- [TASK BRIEF]:
Starting with the opening line of the entries below, transcribe each line exactly up to and including the one that has "left back paw: (318, 307)"; pictures are not copied.
----------
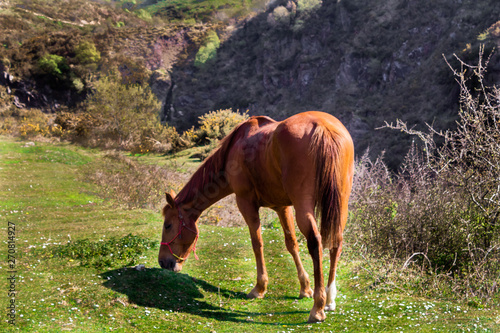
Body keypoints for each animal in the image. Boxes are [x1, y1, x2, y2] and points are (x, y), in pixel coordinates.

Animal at [158, 111, 354, 322]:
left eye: (168, 225)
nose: (163, 262)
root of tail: (323, 127)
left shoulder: (246, 203)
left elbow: (257, 243)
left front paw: (260, 288)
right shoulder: (282, 206)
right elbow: (291, 243)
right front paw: (305, 288)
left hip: (304, 205)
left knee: (315, 242)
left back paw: (318, 307)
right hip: (340, 205)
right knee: (336, 243)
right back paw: (330, 300)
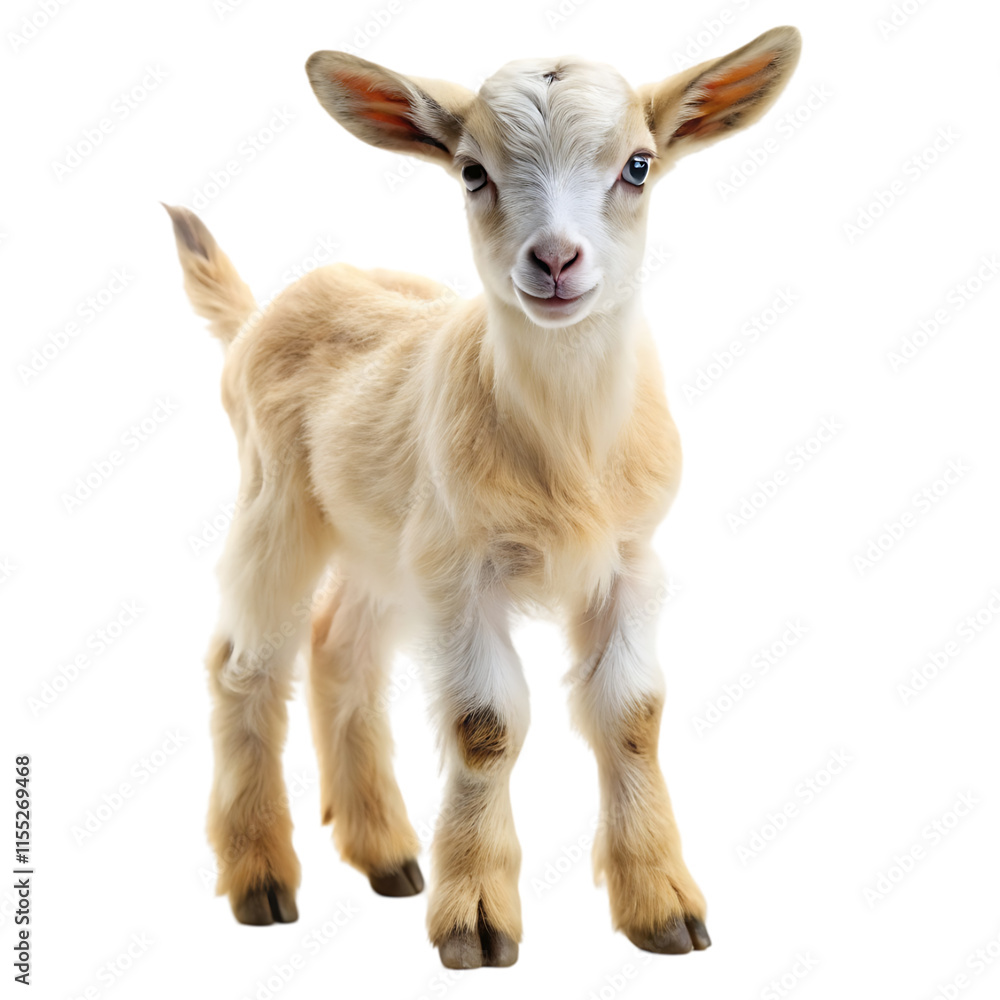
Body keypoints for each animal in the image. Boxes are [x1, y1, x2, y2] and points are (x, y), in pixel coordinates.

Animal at [164, 25, 801, 968]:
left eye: (638, 165)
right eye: (472, 171)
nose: (556, 259)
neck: (568, 445)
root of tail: (266, 312)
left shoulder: (629, 560)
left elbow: (632, 715)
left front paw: (661, 906)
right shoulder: (463, 568)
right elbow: (486, 725)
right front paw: (474, 918)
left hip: (385, 540)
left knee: (341, 646)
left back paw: (387, 854)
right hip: (276, 503)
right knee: (243, 665)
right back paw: (263, 878)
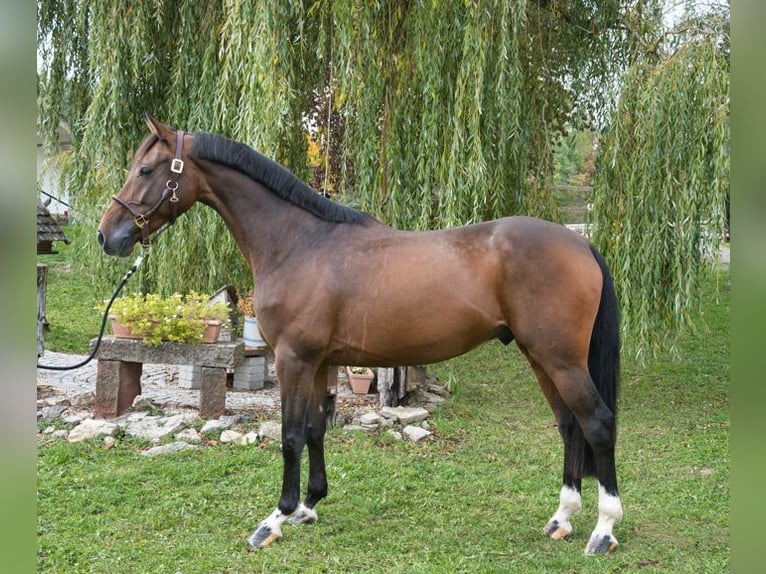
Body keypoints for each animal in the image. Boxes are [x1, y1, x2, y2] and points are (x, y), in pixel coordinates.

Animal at [97, 116, 623, 555]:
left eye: (145, 170)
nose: (108, 236)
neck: (298, 243)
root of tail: (581, 243)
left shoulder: (292, 358)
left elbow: (290, 434)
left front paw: (275, 520)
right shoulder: (320, 362)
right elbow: (315, 428)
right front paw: (310, 506)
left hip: (560, 359)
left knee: (596, 423)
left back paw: (603, 530)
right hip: (541, 357)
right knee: (569, 425)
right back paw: (562, 518)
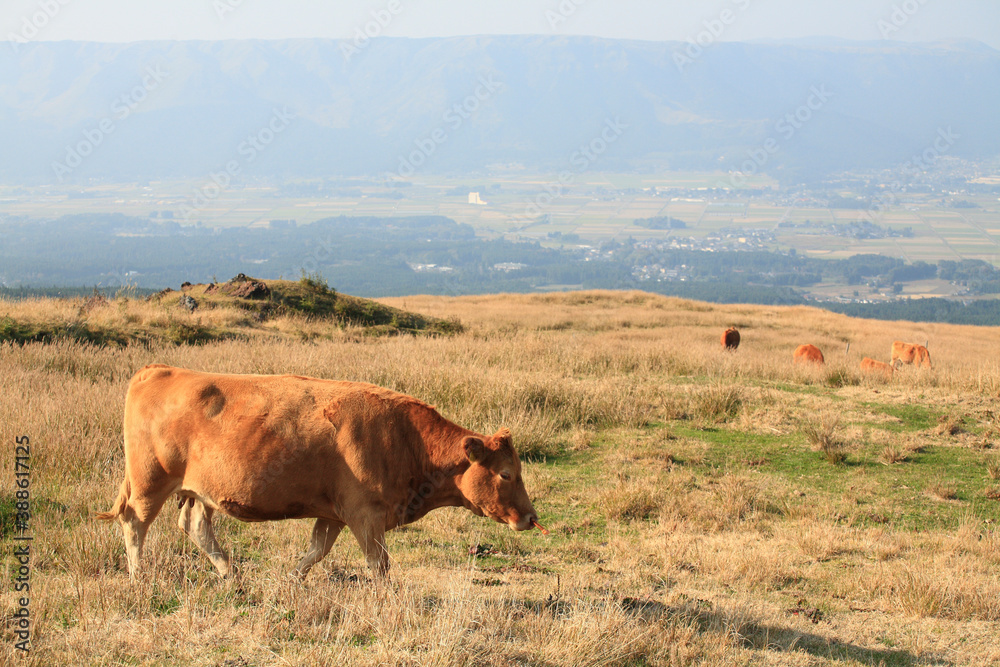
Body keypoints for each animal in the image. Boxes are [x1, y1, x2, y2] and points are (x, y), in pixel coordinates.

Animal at [97, 366, 544, 580]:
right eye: (506, 474)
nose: (530, 517)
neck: (405, 437)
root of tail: (160, 370)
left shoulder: (334, 515)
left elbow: (316, 550)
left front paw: (292, 579)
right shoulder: (365, 515)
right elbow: (379, 564)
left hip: (200, 490)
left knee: (195, 526)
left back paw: (230, 575)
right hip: (150, 482)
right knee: (135, 523)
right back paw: (139, 577)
----------
- [OUTPUT OF THE TASK]:
Body keypoints for each animal in the image. Boxes are [x1, y1, x2, y2] and points are (x, y), in pixel coordinates.

Animal at [158, 111, 354, 322]:
left eye: (168, 225)
nose: (163, 262)
root of tail: (323, 127)
left shoulder: (246, 203)
left elbow: (257, 243)
left front paw: (260, 288)
right shoulder: (282, 206)
right elbow: (291, 243)
right front paw: (305, 288)
left hip: (304, 205)
left knee: (315, 242)
left back paw: (318, 307)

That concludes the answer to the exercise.